I think there have been candles of some sort at every single wedding I’ve ever worked on. It seems that everyone loves candles! Everyone, that is, except maybe the fire marshal. Perhaps it’s because most of my work is in Chicago–which has the strictest fire code in the country–that I’ve run across this issue more than once.
If you’re planning your wedding or party decor, give some thought to this: All flame must be enclosed. No open flames are allowed. That’s what the Chicago city fire code says; that’s what a great many responsible venues put into their contracts (even outside the city); and that is the only safe way to have candles at your event.
I’ve seen this play out a couple of different ways. I recall a reception at a restaurant where the restaurant itself had a great many unenclosed pillar candles on the tables. I watched in horror as two candles on the gift table were knocked over onto the floor. We got lucky that time: They extinguished themselves as they fell and didn’t light anything on fire. I did some re-arranging after that to avoid future problems. It really opened my eyes to the problem of open flame.
Another time, a bride wanted to have tapers in crystal candlesticks on the head table. It would have looked spectacular! And the venue put a stop to it before they were even lit. The bride had to be content with unlighted tapers.

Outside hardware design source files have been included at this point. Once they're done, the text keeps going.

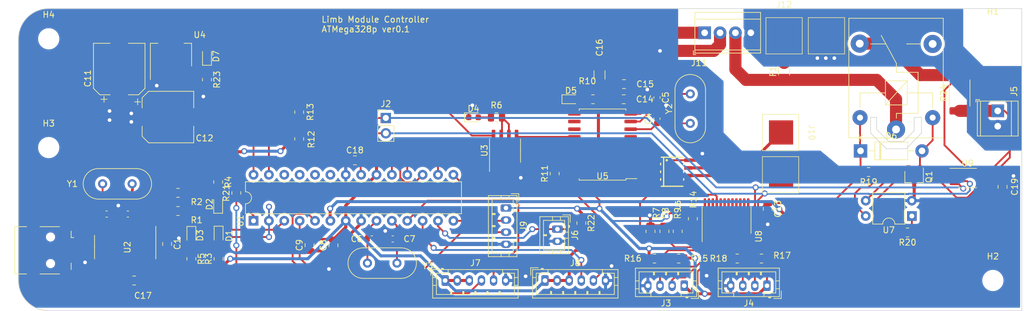
<source format=kicad_pcb>
(kicad_pcb (version 20221018) (generator pcbnew)

  (general
    (thickness 1.6)
  )

  (paper "A4" portrait)
  (title_block
    (title "Tarantula One")
    (date "2024-04-13")
    (company "Swiss German University")
    (comment 1 "MCU : ATMega328p")
    (comment 2 "Modular Limb Controller")
    (comment 3 "PCB Schematic Circuit")
  )

  (layers
    (0 "F.Cu" signal)
    (31 "B.Cu" power)
    (32 "B.Adhes" user "B.Adhesive")
    (33 "F.Adhes" user "F.Adhesive")
    (34 "B.Paste" user)
    (35 "F.Paste" user)
    (36 "B.SilkS" user "B.Silkscreen")
    (37 "F.SilkS" user "F.Silkscreen")
    (38 "B.Mask" user)
    (39 "F.Mask" user)
    (40 "Dwgs.User" user "User.Drawings")
    (41 "Cmts.User" user "User.Comments")
    (42 "Eco1.User" user "User.Eco1")
    (43 "Eco2.User" user "User.Eco2")
    (44 "Edge.Cuts" user)
    (45 "Margin" user)
    (46 "B.CrtYd" user "B.Courtyard")
    (47 "F.CrtYd" user "F.Courtyard")
    (48 "B.Fab" user)
    (49 "F.Fab" user)
    (50 "User.1" user)
    (51 "User.2" user)
    (52 "User.3" user)
    (53 "User.4" user)
    (54 "User.5" user)
    (55 "User.6" user)
    (56 "User.7" user)
    (57 "User.8" user)
    (58 "User.9" user)
  )

  (setup
    (stackup
      (layer "F.SilkS" (type "Top Silk Screen"))
      (layer "F.Paste" (type "Top Solder Paste"))
      (layer "F.Mask" (type "Top Solder Mask") (thickness 0.01))
      (layer "F.Cu" (type "copper") (thickness 0.035))
      (layer "dielectric 1" (type "core") (thickness 1.51) (material "FR4") (epsilon_r 4.5) (loss_tangent 0.02))
      (layer "B.Cu" (type "copper") (thickness 0.035))
      (layer "B.Mask" (type "Bottom Solder Mask") (thickness 0.01))
      (layer "B.Paste" (type "Bottom Solder Paste"))
      (layer "B.SilkS" (type "Bottom Silk Screen"))
      (copper_finish "None")
      (dielectric_constraints no)
    )
    (pad_to_mask_clearance 0)
    (grid_origin 214.227064 63.735)
    (pcbplotparams
      (layerselection 0x00010fc_ffffffff)
      (plot_on_all_layers_selection 0x0000000_00000000)
      (disableapertmacros false)
      (usegerberextensions false)
      (usegerberattributes true)
      (usegerberadvancedattributes true)
      (creategerberjobfile true)
      (dashed_line_dash_ratio 12.000000)
      (dashed_line_gap_ratio 3.000000)
      (svgprecision 4)
      (plotframeref false)
      (viasonmask false)
      (mode 1)
      (useauxorigin false)
      (hpglpennumber 1)
      (hpglpenspeed 20)
      (hpglpendiameter 15.000000)
      (dxfpolygonmode true)
      (dxfimperialunits true)
      (dxfusepcbnewfont true)
      (psnegative false)
      (psa4output false)
      (plotreference true)
      (plotvalue true)
      (plotinvisibletext false)
      (sketchpadsonfab false)
      (subtractmaskfromsilk false)
      (outputformat 1)
      (mirror false)
      (drillshape 1)
      (scaleselection 1)
      (outputdirectory "")
    )
  )

  (net 0 "")
  (net 1 "GND")
  (net 2 "Net-(U2-V3)")
  (net 3 "Net-(U2-XI)")
  (net 4 "Net-(U2-XO)")
  (net 5 "Net-(U5-OSC2)")
  (net 6 "Net-(U5-OSC1)")
  (net 7 "Net-(U1-XTAL1{slash}PB6)")
  (net 8 "Net-(U1-XTAL2{slash}PB7)")
  (net 9 "+5V")
  (net 10 "+5VP")
  (net 11 "Net-(U2-~{DTR})")
  (net 12 "Net-(U1-~{RESET}{slash}PC6)")
  (net 13 "Net-(U1-AREF)")
  (net 14 "Net-(D1-K)")
  (net 15 "Net-(D1-A)")
  (net 16 "Net-(D2-K)")
  (net 17 "Net-(D2-A)")
  (net 18 "Net-(D3-A)")
  (net 19 "Net-(D4-A)")
  (net 20 "Net-(D5-A)")
  (net 21 "Net-(D6-A)")
  (net 22 "Net-(D7-K)")
  (net 23 "+12V")
  (net 24 "Net-(J10-Pin_1)")
  (net 25 "unconnected-(J1-VBUS-Pad1)")
  (net 26 "Net-(J1-D-)")
  (net 27 "Net-(J1-D+)")
  (net 28 "unconnected-(J1-ID-Pad4)")
  (net 29 "unconnected-(J1-Shield-Pad6)")
  (net 30 "/SCL")
  (net 31 "/SDA")
  (net 32 "Net-(J3-Pin_2)")
  (net 33 "Net-(J3-Pin_3)")
  (net 34 "Net-(J4-Pin_2)")
  (net 35 "Net-(J4-Pin_3)")
  (net 36 "Net-(J5-Pin_1)")
  (net 37 "Net-(J6-Pin_1)")
  (net 38 "Net-(J7-Pin_4)")
  (net 39 "Net-(J7-Pin_5)")
  (net 40 "Net-(J8-Pin_4)")
  (net 41 "Net-(J8-Pin_5)")
  (net 42 "Net-(J9-Pin_2)")
  (net 43 "Net-(J9-Pin_3)")
  (net 44 "/NO")
  (net 45 "Net-(Q1-B)")
  (net 46 "Net-(U2-TXD)")
  (net 47 "Net-(U2-RXD)")
  (net 48 "Net-(U3B--)")
  (net 49 "Net-(U8-A2)")
  (net 50 "Net-(U8-A1)")
  (net 51 "Net-(U8-A0)")
  (net 52 "Net-(U5-~{RESET})")
  (net 53 "Net-(U8-~{RESET})")
  (net 54 "Net-(R19-Pad1)")
  (net 55 "Net-(R20-Pad1)")
  (net 56 "Net-(U1-PD4)")
  (net 57 "Net-(U1-PB2)")
  (net 58 "Net-(U1-PB3)")
  (net 59 "Net-(U1-PB4)")
  (net 60 "Net-(U1-PB5)")
  (net 61 "unconnected-(U1-PC0-Pad23)")
  (net 62 "unconnected-(U1-PC1-Pad24)")
  (net 63 "unconnected-(U1-PC2-Pad25)")
  (net 64 "unconnected-(U1-PC3-Pad26)")
  (net 65 "unconnected-(U2-~{CTS}-Pad9)")
  (net 66 "unconnected-(U2-~{DSR}-Pad10)")
  (net 67 "unconnected-(U2-~{RI}-Pad11)")
  (net 68 "unconnected-(U2-~{DCD}-Pad12)")
  (net 69 "unconnected-(U2-~{RTS}-Pad14)")
  (net 70 "unconnected-(U2-R232-Pad15)")
  (net 71 "Net-(U5-TXCAN)")
  (net 72 "Net-(U5-RXCAN)")
  (net 73 "unconnected-(U5-CLKOUT{slash}SOF-Pad3)")
  (net 74 "unconnected-(U5-~{TX0RTS}-Pad4)")
  (net 75 "unconnected-(U5-~{TX1RTS}-Pad5)")
  (net 76 "unconnected-(U5-~{TX2RTS}-Pad6)")
  (net 77 "unconnected-(U5-~{RX1BF}-Pad10)")
  (net 78 "unconnected-(U5-~{RX0BF}-Pad11)")
  (net 79 "unconnected-(U5-~{INT}-Pad12)")
  (net 80 "unconnected-(U8-SD2-Pad8)")
  (net 81 "unconnected-(U8-SC2-Pad9)")
  (net 82 "unconnected-(U8-SD3-Pad10)")
  (net 83 "unconnected-(U8-SC3-Pad11)")
  (net 84 "unconnected-(U8-SD4-Pad13)")
  (net 85 "unconnected-(U8-SC4-Pad14)")
  (net 86 "unconnected-(U8-SD5-Pad15)")
  (net 87 "unconnected-(U8-SC5-Pad16)")
  (net 88 "unconnected-(U8-SD6-Pad17)")
  (net 89 "unconnected-(U8-SC6-Pad18)")
  (net 90 "unconnected-(U8-SD7-Pad19)")
  (net 91 "unconnected-(U8-SC7-Pad20)")
  (net 92 "unconnected-(U9-A1-Pad1)")
  (net 93 "unconnected-(U9-A0-Pad2)")
  (net 94 "unconnected-(U9-~{Alert}-Pad3)")
  (net 95 "Net-(J10-Pin_2)")
  (net 96 "unconnected-(U6-VREF-Pad5)")
  (net 97 "unconnected-(K1-Pad3)")
  (net 98 "Net-(J12-Pin_1)")

  (footprint "Relay_THT:Relay_SPDT_SANYOU_SRD_Series_Form_C" (layer "F.Cu") (at 165.859564 160.785 90))

  (footprint "MountingHole:MountingHole_3mm" (layer "F.Cu") (at 25.859564 145.785))

  (footprint "Package_TO_SOT_SMD:SOT-223-3_TabPin2" (layer "F.Cu") (at 46.059564 148.435 90))

  (footprint "Crystal:Crystal_HC49-U_Vertical" (layer "F.Cu") (at 34.764564 169.785))

  (footprint "Capacitor_SMD:C_0805_2012Metric" (layer "F.Cu") (at 144.659564 173.935 -90))

  (footprint "Resistor_SMD:R_0805_2012Metric" (layer "F.Cu") (at 56.859564 171.2975 90))

  (footprint "Connector_JST:JST_PH_B6B-PH-K_1x06_P2.00mm_Vertical" (layer "F.Cu") (at 91.359564 185.785))

  (footprint "Connector_JST:JST_PH_B4B-PH-K_1x04_P2.00mm_Vertical" (layer "F.Cu") (at 101.409564 173.785 -90))

  (footprint "Capacitor_SMD:C_1206_3216Metric" (layer "F.Cu") (at 116.859564 151.76 90))

  (footprint "LED_SMD:LED_0603_1608Metric" (layer "F.Cu") (at 96.042064 158.785))

  (footprint "Capacitor_SMD:C_0805_2012Metric" (layer "F.Cu") (at 72.899564 179.955 90))

  (footprint "Capacitor_SMD:C_0805_2012Metric" (layer "F.Cu") (at 68.959564 179.935 90))

  (footprint "Resistor_SMD:R_0805_2012Metric" (layer "F.Cu") (at 129.947064 182.1475 180))

  (footprint "Resistor_SMD:R_2512_6332Metric" (layer "F.Cu") (at 176.359564 154.7475 90))

  (footprint "Capacitor_SMD:C_0805_2012Metric" (layer "F.Cu") (at 120.909564 153.285))

  (footprint "Resistor_SMD:R_0805_2012Metric" (layer "F.Cu") (at 167.757064 177.835 180))

  (footprint "Resistor_SMD:R_0805_2012Metric" (layer "F.Cu") (at 53.929564 182.1975 90))

  (footprint "LED_SMD:LED_0603_1608Metric" (layer "F.Cu") (at 52.009564 148.6725 90))

  (footprint "Package_SO:SOIC-18W_7.5x11.6mm_P1.27mm" (layer "F.Cu") (at 117.359564 163.285 180))

  (footprint "Capacitor_SMD:C_0805_2012Metric" (layer "F.Cu") (at 45.429564 179.735 -90))

  (footprint "MountingHole:MountingHole_3mm" (layer "F.Cu") (at 181.859564 145.285))

  (footprint "Connector_JST:JST_PH_B2B-PH-K_1x02_P2.00mm_Vertical" (layer "F.Cu") (at 109.909564 177.285 -90))

  (footprint "Capacitor_SMD:C_0603_1608Metric" (layer "F.Cu") (at 82.694564 178.905))

  (footprint "Resistor_SMD:R_0805_2012Metric" (layer "F.Cu") (at 125.284564 177.6475 -90))

  (footprint "Capacitor_SMD:C_0805_2012Metric" (layer "F.Cu") (at 76.449564 165.905))

  (footprint "Capacitor_SMD:C_0603_1608Metric" (layer "F.Cu") (at 35.439564 174.785))

  (footprint "Capacitor_SMD:C_0603_1608Metric" (layer "F.Cu") (at 126.359564 159.01 90))

  (footprint "TJA1050:SOT96-1" (layer "F.Cu") (at 128.859564 167.785 -90))

  (footprint "Resistor_SMD:R_0805_2012Metric" (layer "F.Cu") (at 115.772064 155.785 180))

  (footprint "Resistor_SMD:R_0805_2012Metric" (layer "F.Cu") (at 139.622064 182.1475))

  (footprint "Resistor_SMD:R_0805_2012Metric" (layer "F.Cu") (at 49.429564 182.1975 -90))

  (footprint "Resistor_SMD:R_0805_2012Metric" (layer "F.Cu") (at 67.246628 157.9275 -90))

  (footprint "Resistor_SMD:R_0805_2012Metric" (layer "F.Cu") (at 143.622064 182.1475 180))

  (footprint "MountingHole:MountingHole_3mm" (layer "F.Cu") (at 181.859564 185.785))

  (footprint "Resistor_SMD:R_0805_2012Metric" (layer "F.Cu") (at 99.842064 158.785 180))

  (footprint "LED_SMD:LED_0603_1608Metric" (layer "F.Cu") (at 49.429564 178.3225 -90))

  (footprint "Diode_THT:D_DO-41_SOD81_P10.16mm_Horizontal" (layer "F.Cu") (at 159.989564 164.335))

  (footprint "Capacitor_SMD:CP_Elec_8x10" (layer "F.Cu") (at 37.509564 150.785 90))

  (footprint "Resistor_SMD:R_0805_2012Metric" (layer "F.Cu") (at 47.217064 171.285))

  (footprint "Connector_PinHeader_2.54mm:PinHeader_1x02_P2.54mm_Vertical" (layer "F.Cu") (at 81.559564 158.885))

  (footprint "LED_SMD:LED_0603_1608Metric" (layer "F.Cu") (at 53.859564 173.1725 90))

  (footprint "Resistor_SMD:R_0805_2012Metric" (layer "F.Cu") (at 109.459564 168.0975 90))

  (footprint "Connector_JST:JST_PH_B4B-PH-K_1x04_P2.00mm_Vertical" (layer "F.Cu") (at 144.534564 186.6475 180))

  (footprint "Connector_USB:USB_Mini-B_Lumberg_2486_01_Horizontal" (layer "F.Cu")
    (tstamp 8becbb43-2a12-4514-9121-c6c26bf37ddb)
    (at 26.159564 180.785 -90)
    (descr "USB Mini-B 5-pin SMD connector, http://downloads.lumberg.com/datenblaetter/en/2486_01.pdf")
    (tags "USB USB_B USB_Mini connector")
    (property "Sheetfile" "Controller_Board.kicad_sch")
    (property "Sheetname" "")
    (property "ki_description" "USB Mini Type B connector")
    (property "ki_keywords" "connector USB mini")
    (path "/58664c26-3573-44aa-b7f6-0a62a3115878")
    (attr smd)
    (fp_text reference "J1" (at 0 -5 90) (layer "F.SilkS") hide
        (effects (font (size 1 1) (thickness 0.15)))
      (tstamp 5b51d021-3482-4938-9fc5-755a04c1bc7b)
    )
    (fp_text value "USB_B_Mini" (at 0 7.5 90) (layer "F.Fab")
        (effects (font (size 1 1) (thickness 0.15)))
      (tstamp 223a1fa3-d955-4154-a9b3-2e377146adc9)
    )
    (fp_text user "${REFERENCE}" (at 0 1.6 90) (layer "F.Fab")
        (effects (font (size 1 1) (thickness 0.15)))
      (tstamp 95f568fa-fed1-4c40-aa41-f7cf4ab7ecca)
    )
    (fp_line (start -3.91 1.74) (end -3.91 -1.49)
      (stroke (width 0.12) (type solid)) (layer "F.SilkS") (tstamp ec5c8121-7bf9-4125-9dc4-b6be5706b2d2))
    (fp_line (start -3.91 5.91) (end -3.91 3.96)
      (stroke (width 0.12) (type solid)) (layer "F.SilkS") (tstamp 10bd2180-3000-4e2b-a30c-04309354b963))
    (fp_line (start -3.19 -3.41) (end -2.11 -3.41)
      (stroke (width 0.12) (type solid)) (layer "F.SilkS") (tstamp 41da9c8c-2746-4b41-8e1e-0f5d17e92cc7))
    (fp_line (start -2.11 -3.41) (end -2.11 -3.84)
      (stroke (width 0.12) (type solid)) (layer "F.SilkS") (tstamp 62b05166-3bf7-4668-b84e-724632c09e95))
    (fp_line (start 2.11 -3.41) (end 3.19 -3.41)
      (stroke (width 0.12) (type solid)) (layer "F.SilkS") (tstamp 1c09cfa5-40e0-4a11-9dd0-0928b26d349d))
    (fp_line (start 3.91 1.74) (end 3.91 -1.49)
      (stroke (width 0.12) (type solid)) (layer "F.SilkS") (tstamp 80323cb7-cadc-4773-8dbf-45e90e9f77ce))
    (fp_line (start 3.91 5.91) (end -3.91 5.91)
      (stroke (width 0.12) (type solid)) (layer "F.SilkS") (tstamp aaac1de8-77a5-4e0f-b574-39231a4a4bbf))
    (fp_line (start 3.91 5.91) (end 3.91 3.96)
      (stroke (width 0.12) (type solid)) (layer "F.SilkS") (tstamp c8376c2c-ba50-4c7c-936e-bee817a83a2f))
    (fp_line (start -5.95 -3.95) (end -5.95 -1.25)
      (stroke (width 0.05) (type solid)) (layer "F.CrtYd") (tstamp 6ab0e199-6351-4d36-af8e-17a3de757ba9))
    (fp_line (start -5.95 -3.95) (end -2.35 -3.95)
      (stroke (width 0.05) (type solid)) (layer "F.CrtYd") (tstamp 81b2c759-707c-495f-9cda-8595a455d8f2))
    (fp_line (start -5.95 1.5) (end -5.95 4.2)
      (stroke (width 0.05) (type solid)) (layer "F.CrtYd") (tstamp 73b5fbc7-f9b6-49f6-b5fc-a728792fe64c))
    (fp_line (start -4.35 -1.25) (end -5.95 -1.25)
      (stroke (width 0.05) (type solid)) (layer "F.CrtYd") (tstamp a6aebb85-c44b-410f-9511-13584430cc95))
    (fp_line (start -4.35 -1.25) (end -4.35 1.5)
      (stroke (width 0.05) (type solid)) (layer "F.CrtYd") (tstamp c562f3d8-db3d-4b83-9eb3-70b80a9fd706))
    (fp_line (start -4.35 1.5) (end -5.95 1.5)
      (stroke (width 0.05) (type solid)) (layer "F.CrtYd") (tstamp 5e1706e5-6299-4402-8eae-866101d940ee))
    (fp_line (start -4.35 4.2) (end -5.95 4.2)
      (stroke (width 0.05) (type solid)) (layer "F.CrtYd") (tstamp 30f201fe-a29e-4107-8156-ad8a9e246201))
    (fp_line (start -4.35 6.35) (end -4.35 4.2)
      (stroke (width 0.05) (type solid)) (layer "F.CrtYd") (tstamp a5aeb482-896f-4304-b4eb-b1b1d586ebe9))
    (fp_line (start -4.35 6.35) (end 4.35 6.35)
      (stroke (width 0.05) (type solid)) (layer "F.CrtYd") (tstamp fa207e15-811a-4fc2-939e-66f6b62073a6))
    (fp_line (start -2.35 -3.95) (end -2.35 -4.2)
      (stroke (width 0.05) (type solid)) (layer "F.CrtYd") (tstamp 16e001e1-f31d-455b-9fe5-94820b42cab5))
    (fp_line (start 2.35 -4.2) (end -2.35 -4.2)
      (stroke (width 0.05) (type solid)) (layer "F.CrtYd") (tstamp 381cacd0-6143-4ade-b3e1-2ef86b0513f3))
    (fp_line (start 2.35 -3.95) (end 2.35 -4.2)
      (stroke (width 0.05) (type solid)) (layer "F.CrtYd") (tstamp 88e06a91-7a91-43bb-b6ae-d0fdf1a9dfcb))
    (fp_line (start 4.35 -1.25) (end 4.35 1.5)
      (stroke (width 0.05) (type solid)) (layer "F.CrtYd") (tstamp 99462143-eea7-469f-9b30-f453ec9ec2ad))
    (fp_line (start 4.35 -1.25) (end 5.95 -1.25)
      (stroke (width 0.05) (type solid)) (layer "F.CrtYd") (tstamp 8b76b69c-13ac-4a29-9e3b-f5987a33fd86))
    (fp_line (start 4.35 1.5) (end 5.95 1.5)
      (stroke (width 0.05) (type solid)) (layer "F.CrtYd") (tstamp 066f265f-5b80-4c33-9281-92790acbf317))
    (fp_line (start 4.35 4.2) (end 5.95 4.2)
      (stroke (width 0.05) (type solid)) (layer "F.CrtYd") (tstamp 40e6211c-6d66-42e0-8f6c-9f0405dbe145))
    (fp_line (start 4.35 6.35) (end 4.35 4.2)
      (stroke (width 0.05) (type solid)) (layer "F.CrtYd") (tstamp 97697908-8ebd-4452-ae6b-964b8676e90f))
    (fp_line (start 5.95 -3.95) (end 2.35 -3.95)
      (stroke (width 0.05) (type solid)) (layer "F.CrtYd") (tstamp a707a7bc-d7df-4ce7-b0b9-d8816fe71800))
    (fp_line (start 5.95 -3.95) (end 5.95 -1.25)
      (stroke (width 0.05) (type solid)) (layer "F.CrtYd") (tstamp b20d3acc-abe1-4fc6-8eaa-61421addb3d3))
    (fp_line (start 5.95 1.5) (end 5.95 4.2)
      (stroke (width 0.05) (type solid)) (layer "F.CrtYd") (tstamp c982cfb4-d343-416e-8a23-6129b85c4086))
    (fp_line (start -3.85 -3.35) (end -3.85 5.85)
      (stroke (width 0.1) (type solid)) (layer "F.Fab") (tstamp 1e064a91-f365-429b-82db-850ebaa054f1))
    (fp_line (start -3.85 -3.35) (end 3.85 -3.35)
      (stroke (width 0.1) (type solid)) (layer "F.Fab") (tstamp 430dc55b-e65b-4d61-a475-be6be9c6a816))
    (fp_line (start -3.85 5.85) (end 3.85 5.85)
      (stroke (width 0.1) (type solid)) (layer "F.Fab") (tstamp b3bfc0cc-6f92-431e-88ed-dc2f7c0ff0e7))
    (fp_line (start -1.95 -3.35) (end -1.6 -2.85)
      (stroke (width 0.1) (type solid)) (layer "F.Fab") (tstamp 476be5f2-94b8-40a1-8676-6a35b1ae978a))
    (fp_line (start -1.6 -2.85) (end -1.25 -3.35)
      (stroke (width 0.1) (type solid)) (layer "F.Fab") (tstamp 5c9ba52c-08b4-4f84-bcdf-47ec8fae93f3))
    (fp_line (start 3.85 5.85) (end 3.85 -3.35)
      (stroke (width 0.1) (type solid)) (layer "F.Fab") (tstamp 7fbfdb56-c1ea-4876-8d4f-88d4f0cfdf8a))
    (pad "" np_thru_hole circle (at -2.2 0 270) (size 1 1) (drill 1) (layers "*.Cu" "*.Mask") (tstamp 034cf8e9-81f7-474d-8aad-551b4758e1dd))
    (pad "" np_thru_hole circle (at 2.2 0 270) (size 1 1) (drill 1) (layers "*.Cu" "*.Mask") (tstamp 0fdaa29b-ccc3-4471-8a3d-7b608b705ac6))
    (pad "1" smd rect (at -1.6 -2.7 270) (size 0.5 2) (layers "F.Cu" "F.Paste" "F.Mask")
      (net 25 "unconnected-(J1-VBUS-Pad1)") (pinfunction "VBUS") (pintype "power_out+no_connect") (tstamp e8de26f2-279d-4d99-9fb9-934c4eb84909))
    (pad "2" smd rect (at -0.8 -2.7 270) (size 0.5 2) (layers "F.Cu" "F.Paste" "F.Mask")
      (net 26 "Net-(J1-D-)") (pinfunction "D-") (pintype "bidirectional") (tstamp 9f9ee654-7516-4399-8afc-69af2081d272))
    (pad "3" smd rect (at 0 -2.7 270) (size 0.5 2) (layers "F.Cu" "F.Paste" "F.Mask")
      (net 27 "Net-(J1-D+)") (pinfunction "D+") (pintype "bidirectional") (tstamp 01659837-cdb2-471e-8a07-1b43aa20a60e))
    (pad "4" smd rect (at 0.8 -2.7 270) (size 0.5 2) (layers "F.Cu" "F.Paste" "F.Mask")
      (net 28 "unconnected-(J1-ID-Pad4)") (pinfunction "ID") (pintype "passive+no_connect") (tstamp 7d758038-4d75-423e-a4d4-4163e66af5f4))
    (pad "5" smd rect (at 1.6 -2.7 270) (size 0.5 2) (layers "F.Cu" "F.Paste" "F.Mask")
      (net 1 "GND") (pinfunction "GND") (pintype "power_out") (tstamp 5efa34fe-5a3b-4f35-9f32-36ad883a7f74))
    (pad "6" smd rect (at -4.45 -2.6 270) (size 2 1.7) (layers "F.Cu" "F.Paste" "F.Mask")
      (net 29 "unconnected-(J1-Shield-Pad6)") (pinfunction "Shield") (pintype "passive+no_connect") (tstamp 94561b77-934b-4358-abae-4bbd1b1cb329))
    (pad "6" smd rect (at -4.45 2.85 270) (size 2 1.7) (layers "F.Cu" "F.Paste" "F.Mask")
      (net 29 "unconnected-(J1-Shield-Pad6)") (pinfunction "Shield") (pintype "passive+no_connect") (tstamp 260c5bc1-5103-484a-a5d1-bdfda17f58fd))
    (pad "6" smd rect (at 4.45 -2.6 270) (size 2 1.7) (layers "F.Cu" "F.Paste" "F.Mask")
      (net 29 "unconnected-(J1-Shield-Pad6)") (pinfunction "Shield") (pintype "passive+no_connect") (tstamp c7ae75d6-4be2-45cb-9c54-113730ec8be7))
    (pad "6" smd rect (at 4.45 2.85 270) (size 2 1.7) (layers "F.Cu" "F.Paste" "F.Mask")
      (net 29 "unconnected-(J1-Shield-Pad6)") (pinfunction "Shield") 
... [457319 chars truncated]
</source>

There are lots of ways to have safe (and legal) candles at a large event. Votive candles in glass are pretty typical. Tea lights in glass are also used frequently (but they don’t burn as long as votives). If you want pillar candles, try hurricane lanterns or other kinds of lanterns. Lanterns with colored glass are a nice touch. You can even put a taper in a lantern, if you like.
The other option is flameless candles, such as the newer LED candles. I’ve mostly seen pillar candles and votives made this way, and the best ones are almost indistinguishable from real candles. And they can be free-standing without glass. Use them to line the aisle or light the way up stairs. Not only will they not set anything on fire, they also don’t burn out or put soot into the air.
I’ll admit that fire safety is probably not the first thing on the mind of anyone planning a big party or a wedding. So, please consider this your reminder to put safety first and think about how to have the beauty of candles safely.